Newspapers collect information about cultural, political and social events in a more detailed way than any other public record. Since their beginnings in the 17th century, they have recorded billions of events, stories and names, in almost every language, every country, every day. Newspapers have always been an important medium for the dissemination of public and political opinions, literary works, essays and art. This thematic wealth sets them at the center stage for anyone interested in European cultural heritage.
During the last few decades, tens of millions of newspaper pages from European libraries have been digitised and made available online as national libraries aim to intensify their digitisation efforts in the coming years due to a large demand for access to historical newspapers. Whilst the broad public shows general interest in this historical and cultural resource, it is also of crucial importance for many humanities scholars.

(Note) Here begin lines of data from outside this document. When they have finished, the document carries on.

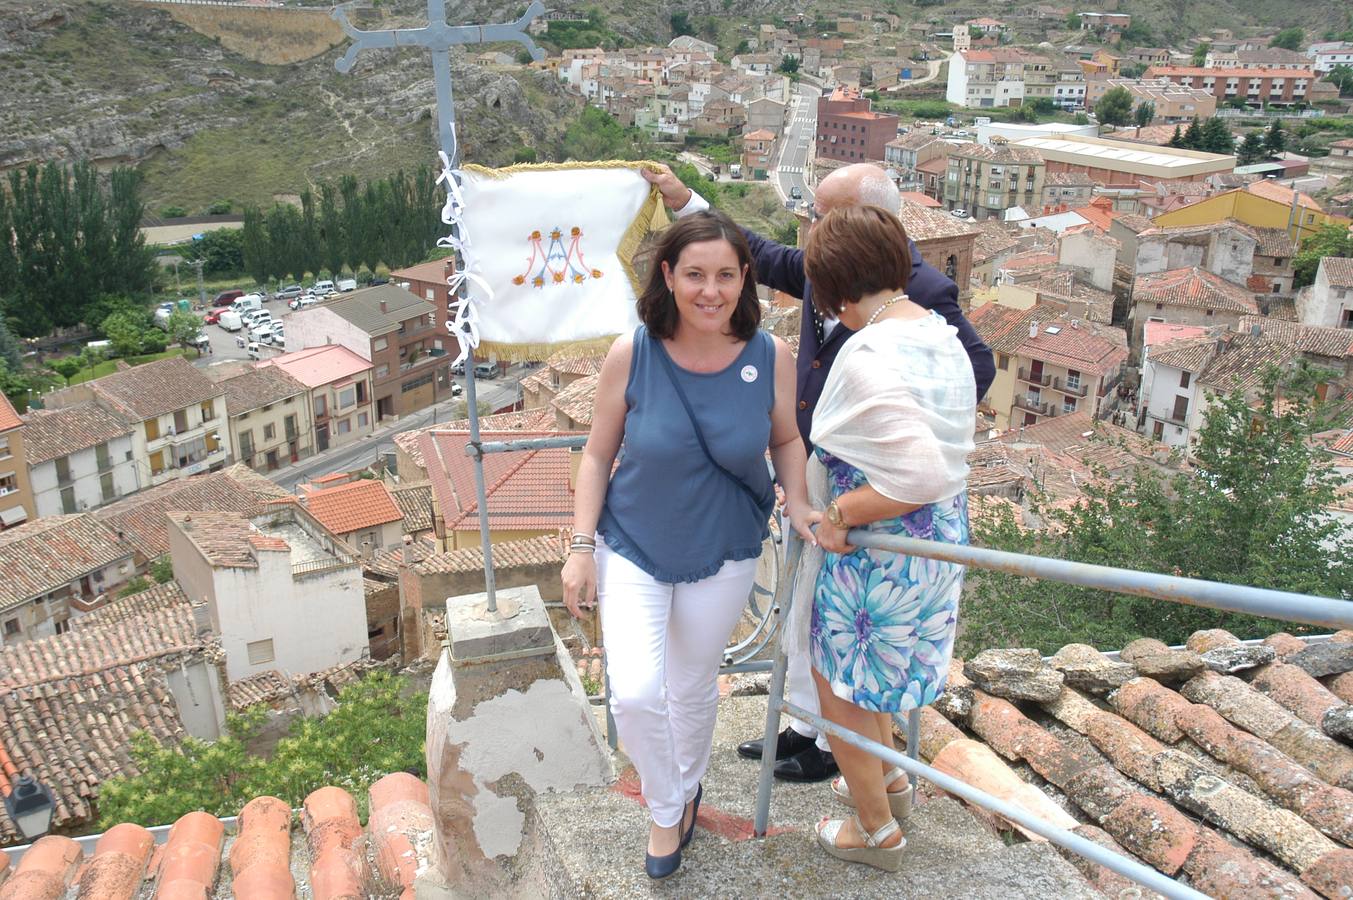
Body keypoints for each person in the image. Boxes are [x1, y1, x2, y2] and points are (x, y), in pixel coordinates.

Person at [643, 162, 994, 784]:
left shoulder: (920, 290)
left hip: (873, 491)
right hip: (820, 467)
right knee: (811, 615)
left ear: (868, 219)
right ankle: (808, 728)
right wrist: (686, 200)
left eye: (822, 214)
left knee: (848, 638)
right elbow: (759, 254)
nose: (810, 225)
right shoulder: (831, 263)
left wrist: (891, 426)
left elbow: (974, 368)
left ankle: (840, 756)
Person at [562, 209, 815, 880]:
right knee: (634, 695)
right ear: (669, 276)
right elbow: (596, 455)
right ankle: (667, 803)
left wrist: (798, 500)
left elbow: (786, 439)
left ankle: (683, 790)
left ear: (745, 279)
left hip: (725, 550)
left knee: (693, 685)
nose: (711, 290)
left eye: (726, 275)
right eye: (696, 275)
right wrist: (581, 546)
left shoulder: (769, 356)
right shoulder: (634, 352)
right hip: (633, 544)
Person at [797, 205, 974, 870]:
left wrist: (840, 514)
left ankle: (874, 832)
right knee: (871, 678)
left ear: (834, 288)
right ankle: (891, 782)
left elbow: (918, 472)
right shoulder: (937, 332)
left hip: (879, 547)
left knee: (836, 684)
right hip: (932, 544)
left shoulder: (869, 351)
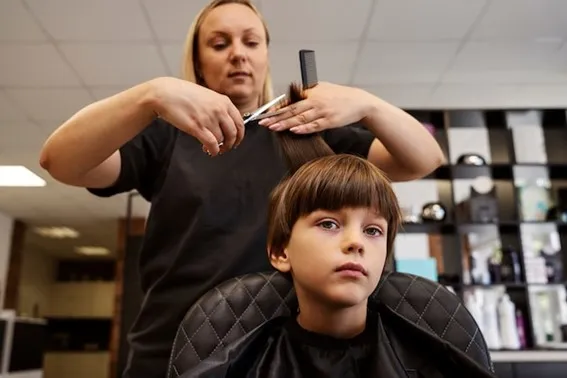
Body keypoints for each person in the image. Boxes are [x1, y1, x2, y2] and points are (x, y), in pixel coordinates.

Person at [38, 0, 445, 377]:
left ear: (265, 55)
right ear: (198, 61)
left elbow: (423, 158)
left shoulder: (303, 131)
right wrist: (151, 94)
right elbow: (61, 161)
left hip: (286, 353)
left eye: (251, 42)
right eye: (219, 43)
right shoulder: (166, 137)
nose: (238, 53)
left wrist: (367, 105)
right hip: (172, 349)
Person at [181, 154, 495, 378]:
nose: (355, 242)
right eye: (329, 224)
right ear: (280, 251)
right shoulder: (240, 365)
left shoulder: (435, 359)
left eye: (373, 231)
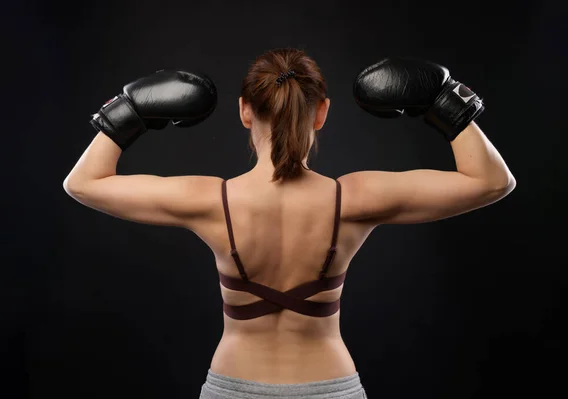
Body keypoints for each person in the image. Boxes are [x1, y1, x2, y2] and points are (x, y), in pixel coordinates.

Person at [63, 48, 516, 399]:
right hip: (330, 386)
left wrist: (126, 113)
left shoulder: (210, 200)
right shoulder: (354, 199)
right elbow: (492, 181)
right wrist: (446, 100)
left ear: (244, 112)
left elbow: (83, 183)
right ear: (321, 112)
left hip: (233, 386)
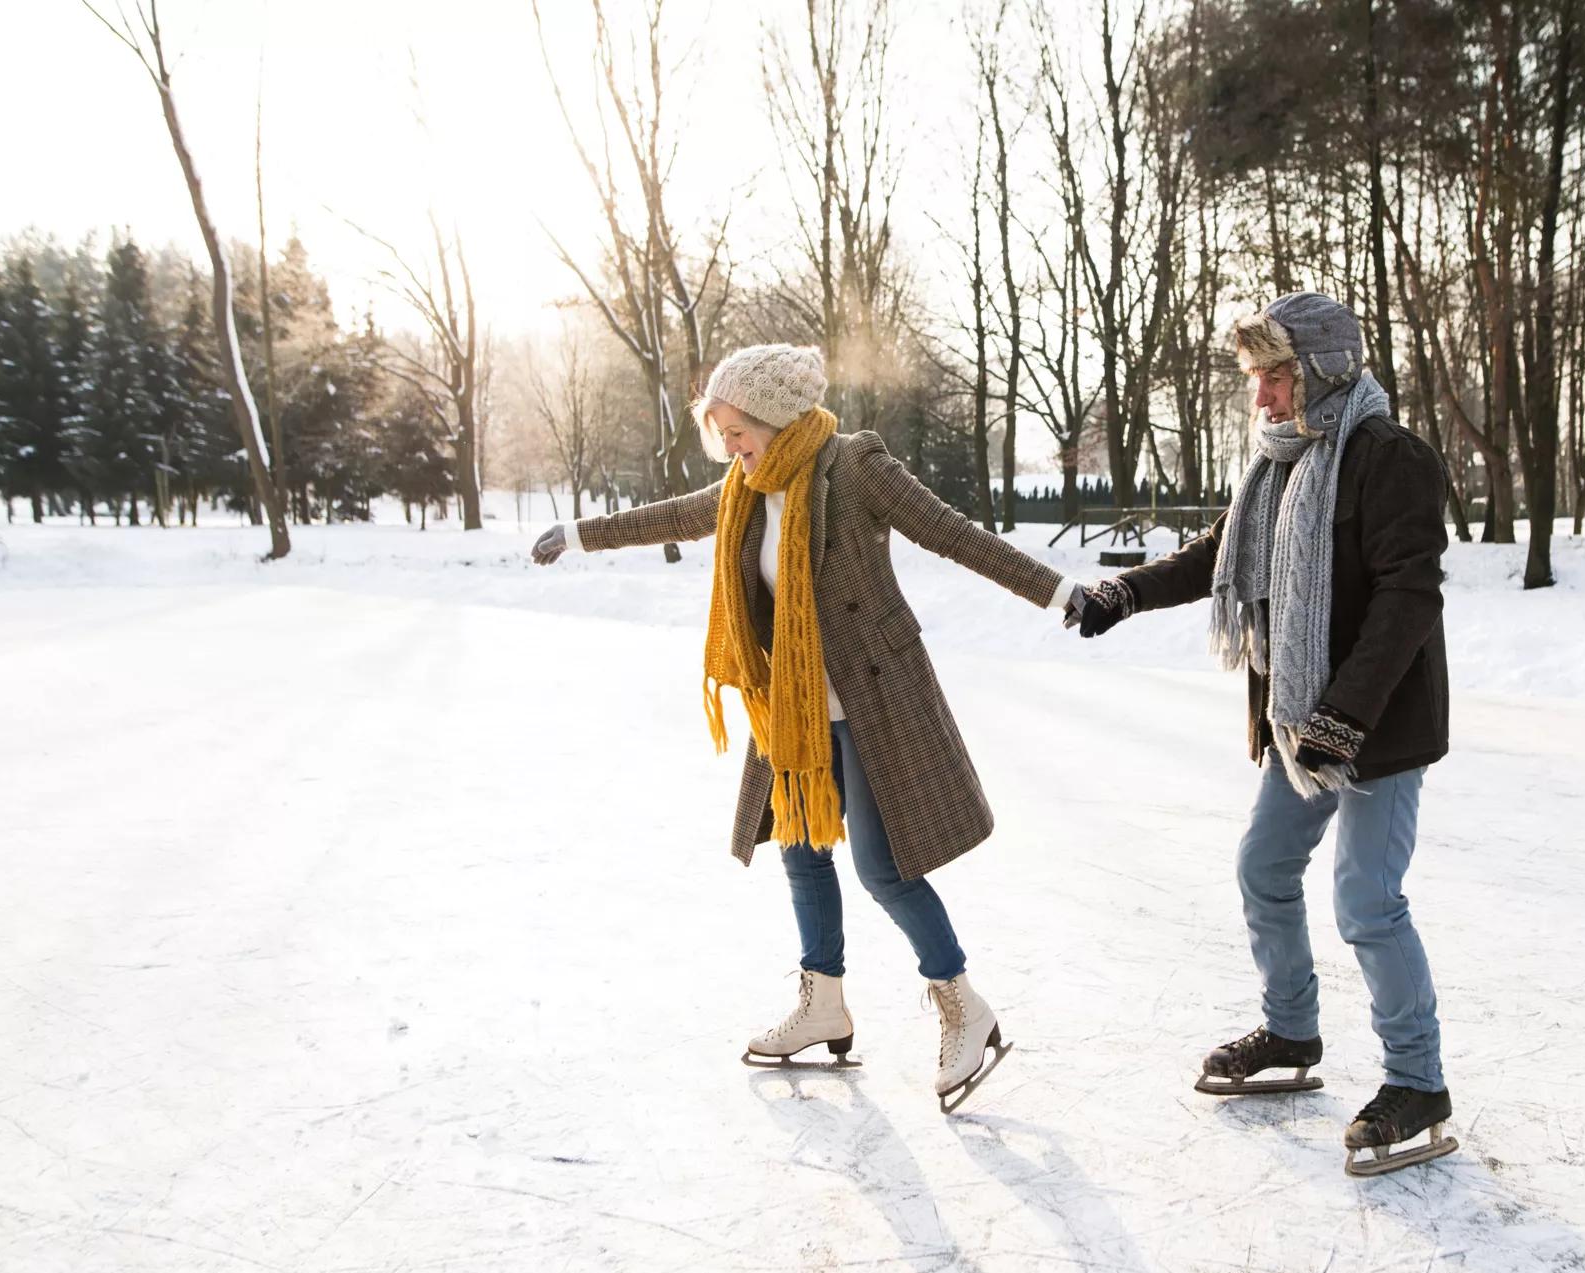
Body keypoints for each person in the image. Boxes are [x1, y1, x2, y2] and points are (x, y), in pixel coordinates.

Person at [532, 343, 1075, 1112]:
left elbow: (952, 532)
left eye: (734, 431)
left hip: (873, 698)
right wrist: (579, 533)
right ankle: (824, 1002)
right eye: (720, 434)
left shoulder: (853, 467)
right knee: (799, 849)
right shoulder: (744, 490)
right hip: (791, 708)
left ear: (769, 415)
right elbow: (675, 513)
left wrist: (1057, 592)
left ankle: (962, 1002)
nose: (729, 448)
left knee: (883, 869)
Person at [1067, 294, 1458, 1175]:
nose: (1262, 400)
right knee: (1264, 868)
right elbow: (1219, 555)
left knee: (1367, 902)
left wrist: (1343, 716)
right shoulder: (1278, 466)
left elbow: (1407, 600)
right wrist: (1125, 592)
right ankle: (1291, 1030)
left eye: (1274, 377)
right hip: (1297, 723)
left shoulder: (1389, 458)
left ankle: (1418, 1079)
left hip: (1377, 728)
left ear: (1318, 370)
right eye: (1255, 380)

NewsEye, funded by the European Union’s Horizon 2020 research and innovation programme, is a research project advancing the state of the art and introducing new concepts, methods and tools for digital humanities by providing enhanced access to historical newspapers for a wide range of users. With the tools and methods created by Newseye, crucial user groups will be able to investigate views and perspectives on historical events and development and, as a consequence, the project aims to change the way European digital heritage data is (re)searched, accessed, used and analysed.
Impacts & Results
The main objective of the NewsEye project is to develop methods and tools for effective exploration and exploitation of the rich resource of newspapers by means of new technologies and 'big data' approaches, combining the 'close' and 'distant reading' methods of Digital Humanities.
This will improve the methods of studying European cultural heritage used by researchers and experts, as well as the general public.
NewsEye is therefore developing a seamlessly integrated armoury of tools and methods that will improve users’ capability to access, analyse and use the content in the digital Libraries of historical newspapers.
For this purpose, several tools have been implemented:
- Text Recognition & Article Separation - enriches digitised newspaper data with both article separation and classification information, as well as further textual information and full text transcripts at the article level.
- Semantic text enrichment - produces semantic annotations to ease access and facilitate advanced systematic analyses of newspaper collections.
- Dynamic text analysis - develops methods to automatically find topics, trends, viewpoints and exeptions in the corpus being studied, both within a specified context and in comparision between contrasting contexts.
- Personal Research Assistant - is the user's intelligent and transparent aid, using the enriched texts and dynamic text analysis tools to carry out a series of analysis steps and explain the results to the users. The Assistant aims to extract content from a dynamic query for an initial report, to be presented to the user in the natural language. The Assistant aims to then either continue an investigation autonomously, or the users may select viewpoints, articles and keywords which will interactively refine the targeted query.